Я была ему нужна, его страшно ко мне тянуло, он хотел, чтобы я принадлежала ему вечно. Когда я узнала, кто он такой, я убежала. Но я вернулась, и он все равно лелеял надежду, хоть и пытался запретить себе это.
А потом я сказала, что доверяю ему. Я призналась в этом, и сейчас я пришла к нему. У меня были к Бену чувства. И он об этом знал.
Но потом он уловил и мои более глубокие эмоции. То, о чем я боялась сказать.
То, в чем его подозревала.
И чего он не помнил. Я снова почувствовала его волнение. Он спрашивал себя: А может?..
Бен не был уверен. Он сомневался.
Я вырвалась, сделала шаг назад.
— Эйвери, — прошептал он, глядя мне в глаза. Его взгляд был полон чувств. Его глаза…
Стали серебристыми.
Шум.
Той ночью, когда умерли мои родители, я слышала шум. Я его вспомнила, услышала, я…
Я сидела на корточках за деревом, пряталась за ним, зажав рукой рот, чтобы не закричать, и видела серебристую вспышку, сопровождавшуюся ужасным звуком, звуком раздираемой плоти. Я слышала, как стонал папа, как кричала мама. Я закрыла глаза, но знала, что серебристый враг никуда не делся. Я слышала, как он наносил удар за ударом, не останавливаясь, до тех пор, пока не наступила полная тишина. Зловещая тишина. Тогда я выползла из-за дерева. Вокруг меня натекла лужа крови. Она хотела затопить меня.
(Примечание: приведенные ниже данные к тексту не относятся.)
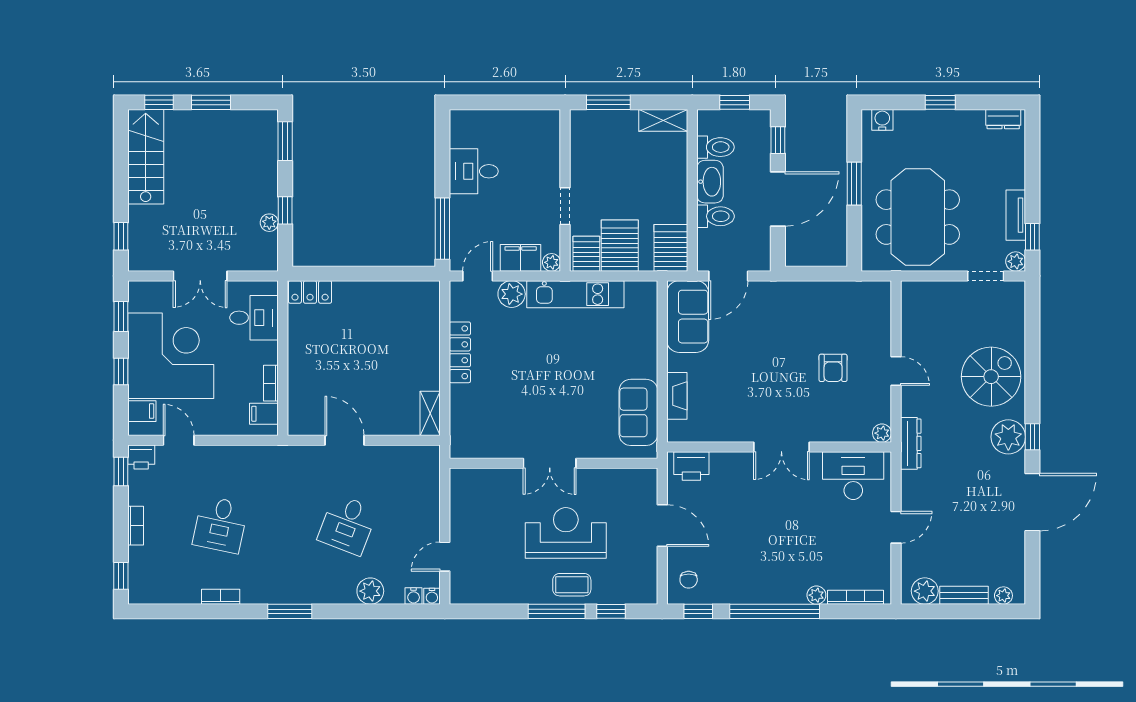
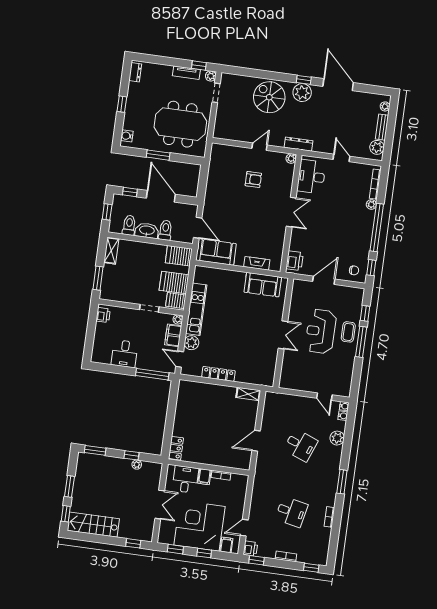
printer: (541, 121) -> (103, 315), added
filing cabinet: (264, 414) -> (204, 477), moved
— Нет, — сказала я, пытаясь отстраниться от Бена и от этого воспоминания.
Но я уже не могла ничего забыть, картина четко предстала перед моим внутренним взором.
Той ночью я была прямо на месте преступления, и теперь я понимала, что произошло. Я видела серебристую вспышку, она сверкала, она двигалась. Она вцепилась в моих родителей, я помнила серебристый блеск и кровь, это был не человек, люди так двигаться не могут, люди так не убивают и…
Серебристые вспышки.
Серебристые глаза Бена.
Бен не совсем человек.
И он не помнил того, что случилось прошлой ночью.
— Эйвери, — прошептал он, но нет, я уже не хотела его слушать. Не могла.
Я посмотрела на него и заставила себя вспомнить треугольник, который обнаружила у него на спине, когда мы впервые поцеловались, и шок, который я при этом испытала. Я заставила себя вспомнить и о том, что папа говорил мне о волках. Что их следует уважать. И не трогать их.
Ему стоило научить меня кое-чему еще. Он должен был объяснить мне, что волки — охотники. Так, чтобы я ни на минуту этого не забывала.
Нет, кричал мой внутренний голос. Нет, нет, нет, нет.
Лукошко, озлобленность Бена, которую я почувствовала в первую ночь, ночь, когда умерли мои родители, — теперь все складывалось в цельную картину, в ужасную, но правдивую картину. Его родственники были убиты, и он был в ярости.